Written instruction: Update the listing below from its start through the line containing "state / province: Massachusetts", replacing "collection date" with "date collected" and leaving everything else unchanged.

____ Excerpted data

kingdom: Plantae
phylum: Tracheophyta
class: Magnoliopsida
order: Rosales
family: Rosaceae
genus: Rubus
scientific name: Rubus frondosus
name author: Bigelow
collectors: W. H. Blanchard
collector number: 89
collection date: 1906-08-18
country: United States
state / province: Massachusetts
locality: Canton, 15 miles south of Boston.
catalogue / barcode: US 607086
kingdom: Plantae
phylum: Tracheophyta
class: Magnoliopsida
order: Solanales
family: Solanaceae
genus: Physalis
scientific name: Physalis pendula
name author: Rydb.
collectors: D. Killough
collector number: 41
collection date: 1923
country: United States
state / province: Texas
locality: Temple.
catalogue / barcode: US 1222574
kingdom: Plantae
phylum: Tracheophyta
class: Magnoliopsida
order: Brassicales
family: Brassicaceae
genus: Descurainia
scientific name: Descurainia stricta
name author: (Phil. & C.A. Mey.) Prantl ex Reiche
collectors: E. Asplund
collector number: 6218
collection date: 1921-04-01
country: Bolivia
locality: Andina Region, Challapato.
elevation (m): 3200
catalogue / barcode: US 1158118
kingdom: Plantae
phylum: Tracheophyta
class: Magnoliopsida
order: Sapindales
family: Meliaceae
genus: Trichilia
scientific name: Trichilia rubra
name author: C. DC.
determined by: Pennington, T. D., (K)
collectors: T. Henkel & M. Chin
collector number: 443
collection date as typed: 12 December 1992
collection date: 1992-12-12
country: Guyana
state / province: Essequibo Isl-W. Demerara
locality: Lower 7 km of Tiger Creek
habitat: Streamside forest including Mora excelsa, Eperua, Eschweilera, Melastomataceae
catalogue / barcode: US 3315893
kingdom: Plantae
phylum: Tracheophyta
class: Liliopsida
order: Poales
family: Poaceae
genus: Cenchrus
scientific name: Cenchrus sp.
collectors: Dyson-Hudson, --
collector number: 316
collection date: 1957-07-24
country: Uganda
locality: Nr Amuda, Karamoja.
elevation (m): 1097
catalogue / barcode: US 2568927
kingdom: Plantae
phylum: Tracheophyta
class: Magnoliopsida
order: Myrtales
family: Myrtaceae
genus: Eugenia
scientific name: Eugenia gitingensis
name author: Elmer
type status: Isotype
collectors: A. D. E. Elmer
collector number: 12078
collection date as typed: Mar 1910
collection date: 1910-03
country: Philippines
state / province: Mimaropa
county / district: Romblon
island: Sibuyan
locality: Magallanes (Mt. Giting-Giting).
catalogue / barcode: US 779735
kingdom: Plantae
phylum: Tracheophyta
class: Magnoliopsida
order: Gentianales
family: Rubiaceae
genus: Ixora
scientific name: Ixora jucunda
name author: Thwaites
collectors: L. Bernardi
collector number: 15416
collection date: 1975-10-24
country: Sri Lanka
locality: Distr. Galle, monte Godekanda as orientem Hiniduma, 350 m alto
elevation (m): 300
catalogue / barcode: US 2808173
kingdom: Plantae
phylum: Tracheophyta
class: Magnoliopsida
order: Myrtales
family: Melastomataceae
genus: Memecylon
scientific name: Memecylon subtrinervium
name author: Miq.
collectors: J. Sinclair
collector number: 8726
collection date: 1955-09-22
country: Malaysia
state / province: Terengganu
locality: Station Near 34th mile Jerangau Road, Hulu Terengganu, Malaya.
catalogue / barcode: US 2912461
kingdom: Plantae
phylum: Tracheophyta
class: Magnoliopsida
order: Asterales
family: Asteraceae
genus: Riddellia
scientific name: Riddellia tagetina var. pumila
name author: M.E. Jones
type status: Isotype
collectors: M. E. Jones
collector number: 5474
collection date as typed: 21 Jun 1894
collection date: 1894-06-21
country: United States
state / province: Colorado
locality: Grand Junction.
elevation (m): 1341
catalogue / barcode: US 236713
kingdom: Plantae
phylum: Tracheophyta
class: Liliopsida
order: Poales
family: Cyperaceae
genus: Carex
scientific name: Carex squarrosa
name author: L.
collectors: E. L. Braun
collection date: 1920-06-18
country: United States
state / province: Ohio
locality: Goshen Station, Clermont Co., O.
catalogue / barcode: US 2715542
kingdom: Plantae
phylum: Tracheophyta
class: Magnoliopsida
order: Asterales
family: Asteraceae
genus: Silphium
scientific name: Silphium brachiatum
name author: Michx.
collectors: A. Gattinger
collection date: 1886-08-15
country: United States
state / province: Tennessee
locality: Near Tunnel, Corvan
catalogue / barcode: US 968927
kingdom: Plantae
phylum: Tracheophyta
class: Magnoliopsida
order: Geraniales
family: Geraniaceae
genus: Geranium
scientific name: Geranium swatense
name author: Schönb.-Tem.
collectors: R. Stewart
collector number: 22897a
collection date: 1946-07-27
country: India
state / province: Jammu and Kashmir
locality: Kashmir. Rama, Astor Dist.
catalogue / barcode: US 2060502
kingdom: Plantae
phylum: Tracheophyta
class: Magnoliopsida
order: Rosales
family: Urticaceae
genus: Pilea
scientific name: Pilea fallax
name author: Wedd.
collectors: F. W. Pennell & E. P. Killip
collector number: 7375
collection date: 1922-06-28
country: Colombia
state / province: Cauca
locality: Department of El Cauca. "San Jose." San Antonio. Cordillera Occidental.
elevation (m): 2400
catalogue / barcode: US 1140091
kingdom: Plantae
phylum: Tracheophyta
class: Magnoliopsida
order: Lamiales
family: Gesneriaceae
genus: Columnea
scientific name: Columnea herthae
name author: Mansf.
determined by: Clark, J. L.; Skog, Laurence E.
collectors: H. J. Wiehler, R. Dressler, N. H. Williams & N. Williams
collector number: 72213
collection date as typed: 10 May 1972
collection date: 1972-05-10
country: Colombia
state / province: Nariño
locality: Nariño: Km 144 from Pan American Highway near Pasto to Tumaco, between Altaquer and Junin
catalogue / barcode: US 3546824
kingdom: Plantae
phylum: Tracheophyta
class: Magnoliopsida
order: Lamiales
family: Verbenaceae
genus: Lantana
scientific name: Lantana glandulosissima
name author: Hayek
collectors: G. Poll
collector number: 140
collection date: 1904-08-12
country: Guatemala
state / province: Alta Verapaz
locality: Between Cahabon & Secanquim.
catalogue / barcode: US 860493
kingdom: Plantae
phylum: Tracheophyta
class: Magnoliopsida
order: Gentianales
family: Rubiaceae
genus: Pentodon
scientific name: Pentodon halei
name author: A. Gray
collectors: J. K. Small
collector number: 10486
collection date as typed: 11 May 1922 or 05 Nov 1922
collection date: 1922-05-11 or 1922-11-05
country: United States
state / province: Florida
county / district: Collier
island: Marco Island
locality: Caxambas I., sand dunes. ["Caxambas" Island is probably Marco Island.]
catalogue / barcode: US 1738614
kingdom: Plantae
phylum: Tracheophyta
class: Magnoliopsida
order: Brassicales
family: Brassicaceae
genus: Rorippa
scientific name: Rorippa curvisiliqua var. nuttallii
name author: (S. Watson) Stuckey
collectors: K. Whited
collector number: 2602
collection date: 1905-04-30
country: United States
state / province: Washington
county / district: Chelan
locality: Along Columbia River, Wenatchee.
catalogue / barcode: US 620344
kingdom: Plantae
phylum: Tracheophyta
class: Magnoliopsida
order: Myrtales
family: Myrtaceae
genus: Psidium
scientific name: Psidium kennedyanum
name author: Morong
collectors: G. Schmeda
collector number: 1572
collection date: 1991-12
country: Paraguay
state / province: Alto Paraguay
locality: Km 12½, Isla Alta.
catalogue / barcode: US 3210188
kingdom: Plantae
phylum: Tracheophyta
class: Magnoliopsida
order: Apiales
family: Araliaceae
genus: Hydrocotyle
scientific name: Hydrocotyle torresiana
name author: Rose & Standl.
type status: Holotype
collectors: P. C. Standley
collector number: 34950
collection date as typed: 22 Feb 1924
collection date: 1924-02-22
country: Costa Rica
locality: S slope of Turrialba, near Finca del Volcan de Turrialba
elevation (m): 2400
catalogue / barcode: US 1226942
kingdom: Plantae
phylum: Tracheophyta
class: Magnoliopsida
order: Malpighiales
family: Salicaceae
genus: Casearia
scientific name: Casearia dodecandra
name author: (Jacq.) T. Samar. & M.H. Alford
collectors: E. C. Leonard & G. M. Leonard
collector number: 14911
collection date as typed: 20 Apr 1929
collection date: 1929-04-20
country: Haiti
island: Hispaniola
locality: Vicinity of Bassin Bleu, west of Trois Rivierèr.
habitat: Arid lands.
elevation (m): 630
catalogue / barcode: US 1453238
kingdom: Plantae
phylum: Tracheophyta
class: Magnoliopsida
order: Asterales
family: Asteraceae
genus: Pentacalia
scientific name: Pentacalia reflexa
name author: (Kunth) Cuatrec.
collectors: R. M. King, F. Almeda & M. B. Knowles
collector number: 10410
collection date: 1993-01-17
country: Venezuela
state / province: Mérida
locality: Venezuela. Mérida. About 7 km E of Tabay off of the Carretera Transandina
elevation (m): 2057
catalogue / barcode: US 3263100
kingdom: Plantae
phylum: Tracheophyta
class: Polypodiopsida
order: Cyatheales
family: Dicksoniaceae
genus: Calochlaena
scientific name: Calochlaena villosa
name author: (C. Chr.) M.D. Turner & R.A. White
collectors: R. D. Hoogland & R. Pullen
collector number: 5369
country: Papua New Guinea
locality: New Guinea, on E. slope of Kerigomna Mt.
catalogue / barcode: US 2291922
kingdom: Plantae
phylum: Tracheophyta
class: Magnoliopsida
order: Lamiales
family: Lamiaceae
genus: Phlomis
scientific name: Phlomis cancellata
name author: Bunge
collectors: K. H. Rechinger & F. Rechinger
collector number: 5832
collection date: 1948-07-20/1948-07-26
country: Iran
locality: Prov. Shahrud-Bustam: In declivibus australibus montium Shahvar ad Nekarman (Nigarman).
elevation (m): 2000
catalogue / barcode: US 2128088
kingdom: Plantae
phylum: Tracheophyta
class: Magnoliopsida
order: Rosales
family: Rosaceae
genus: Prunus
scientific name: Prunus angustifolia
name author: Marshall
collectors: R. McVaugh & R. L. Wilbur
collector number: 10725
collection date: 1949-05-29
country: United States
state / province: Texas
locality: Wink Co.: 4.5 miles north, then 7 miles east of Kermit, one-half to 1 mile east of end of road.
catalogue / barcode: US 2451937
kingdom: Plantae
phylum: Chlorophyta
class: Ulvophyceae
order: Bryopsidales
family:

________

Solution for this exercise:
kingdom: Plantae
phylum: Tracheophyta
class: Magnoliopsida
order: Rosales
family: Rosaceae
genus: Rubus
scientific name: Rubus frondosus
name author: Bigelow
collectors: W. H. Blanchard
collector number: 89
date collected: 1906-08-18
country: United States
state / province: Massachusetts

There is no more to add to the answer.